No AI summary yet for this case.
Income Tax Appellate Tribunal, DELHI BENCH ‘D’ NEW DELHI
PER K.N. CHARY, JUDICIAL MEMBER Aggrieved by the order dated 17.1.2014 in Appeal No. 143/2012-13 passed by the learned CIT(A) XXXI New Delhi, assessee preferred this appeal on the following grounds: “
i. The learned CIT(Appeals), erred in law and facts by confirmed the penalty of Rs. 1,11,49,191/- levied u/s 140A(3) of IT Act, 1961. ii. The assessee craves leave for addition, modification, deletion, any of grounds of appeal either before the hearing of appeal or at the time of appeal.”
2. Briefly stated facts are that the assessee filed the return of income for the assessment year 2010-11 on 20.5.2011 declaring total income of Rs. Rs. 2,60,46,770/- and the record reveals that as
per the computation chart filed with the return of income, the tax liability of Rs. 1,11,49,191/- was shown as payable under Section 140A of the Income Tax Act. The assessee has not paid the admitted tax liability under Section 140A(1) of the Act. While completing the assessment, the AO initiated penalty proceedings and concluded them by the levy of penalty of Rs. 1,11,49,191/- under Section 140A(3) of the Act. Appeal preferred by the assessee was dismissed by way of impugned order. Hence this second appeal by the assessee before us. 3. It is the argument of the learned AR that Section 140A as was introduced by Finance Act 1964 w.e.f. 1.9.1964 provided vide subsection (3), for the levy of penalty if the assessee fails to pay the tax or any part thereof in accordance with provisions of Section 140A but subsequently it was amended from time to time and by way of amendment by direct taxes (Amendment Act, 1983) w.e.f. 1.4.1989 it stood as follows: “If any assessee fails to pay the whole or any part of such tax [or interest or both] in accordance with the provisions of sub-section (1), he shall, without prejudice to any other consequences which he may incur, be deemed to be an assessee in default in respect of the tax [or interest or both] remaining unpaid, and all the provisions of this Act shall apply accordingly.]” and now as the section stands, it does not empower the AO to levy any penalty. In so far as this plea taken by the assessee before the learned CIT(A), Learned CIT(A) observed that Section 292B of the Act covers such incidents.

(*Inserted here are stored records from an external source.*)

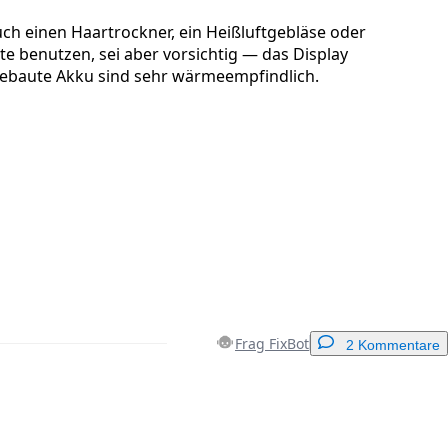
ch einen Haartrockner, ein Heißluftgebläse oder
tte benutzen, sei aber vorsichtig — das Display
gebaute Akku sind sehr wärmeempfindlich.
Frag FixBot
2 Kommentare
Einen Kommentar hinzufügen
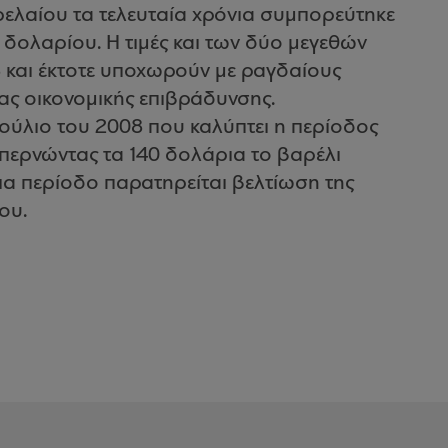
τρελαίου τα τελευταία χρόνια συμπορεύτηκε
 δολαρίου. Η τιμές και των δύο μεγεθών
 και έκτοτε υποχωρούν με ραγδαίους
ας οικονομικής επιβράδυνσης.
 Ιούλιο του 2008 που καλύπτει η περίοδος
ξεπερνώντας τα 140 δολάρια το βαρέλι
ια περίοδο παρατηρείται βελτίωση της
ου.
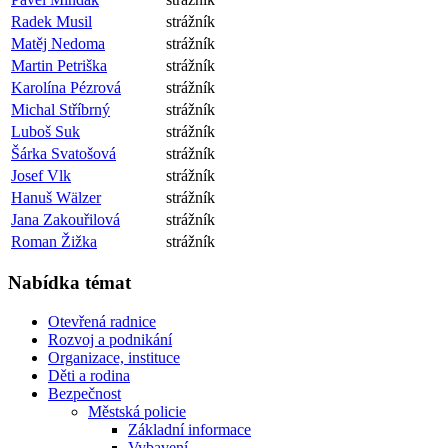
Radek Musil
strážník
Matěj Nedoma
strážník
Martin Petriška
strážník
Karolína Pézrová
strážník
Michal Stříbrný
strážník
Luboš Suk
strážník
Šárka Svatošová
strážník
Josef Vlk
strážník
Hanuš Wälzer
strážník
Jana Zakouřilová
strážník
Roman Žižka
strážník
Nabídka témat
Otevřená radnice
Rozvoj a podnikání
Organizace, instituce
Děti a rodina
Bezpečnost
Městská policie
Základní informace
Vybavení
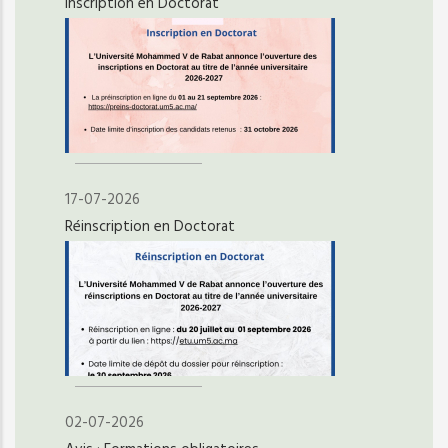
Inscription en Doctorat
17-07-2026
Réinscription en Doctorat
02-07-2026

However, as could be found from the statute, section 292-B was introduced wef October 1, 1975 is to the effect that no return of income, assessment, notice, summons or other proceeding, furnished or made or issued or taken or purported to have been furnished or made or issued or taken in pursuance of any of the provisions of the Act shall be invalid or shall be deemed to be invalid merely by reason of any mistake, defect or omission in such return of income, assessment, notice, summons or other proceeding if such return of income, assessment, notice, summons or other proceeding is in substance and effect in conformity with or according to the intent and purpose of the Act. Further, by circular no. 179 dated 30th September, 1975, the scope of section 292-B was explained and it has been stated in the said circular that this provision has been made to provide against purely technical objections without substance coming in the way of the validity of assessment proceedings, etc. It is, therefore, clear that it is only to overcome certain technical objections that section 292-B can be resorted to, and where there is violation of any clear provisions of the law, section 292-B is of no help to validate any incurable legal defect.
In this matter, we are of the considered opinion that resorting to the provisions under section 140A(3) is a fundamental infirmity and not a technical irregularity, as such having considered the matter in the light of the law as on the date we are of the considered opinion that Section 140A(3) of the Act does not empower AO to initiate or levy any penalty and the proceedings are initiated. We therefore find it difficult to sustain the penalty and accordingly direct the AO to delete the same.
In the result, appeal of the assessee is allowed. The order is pronounced in the open court on 20th, 2017.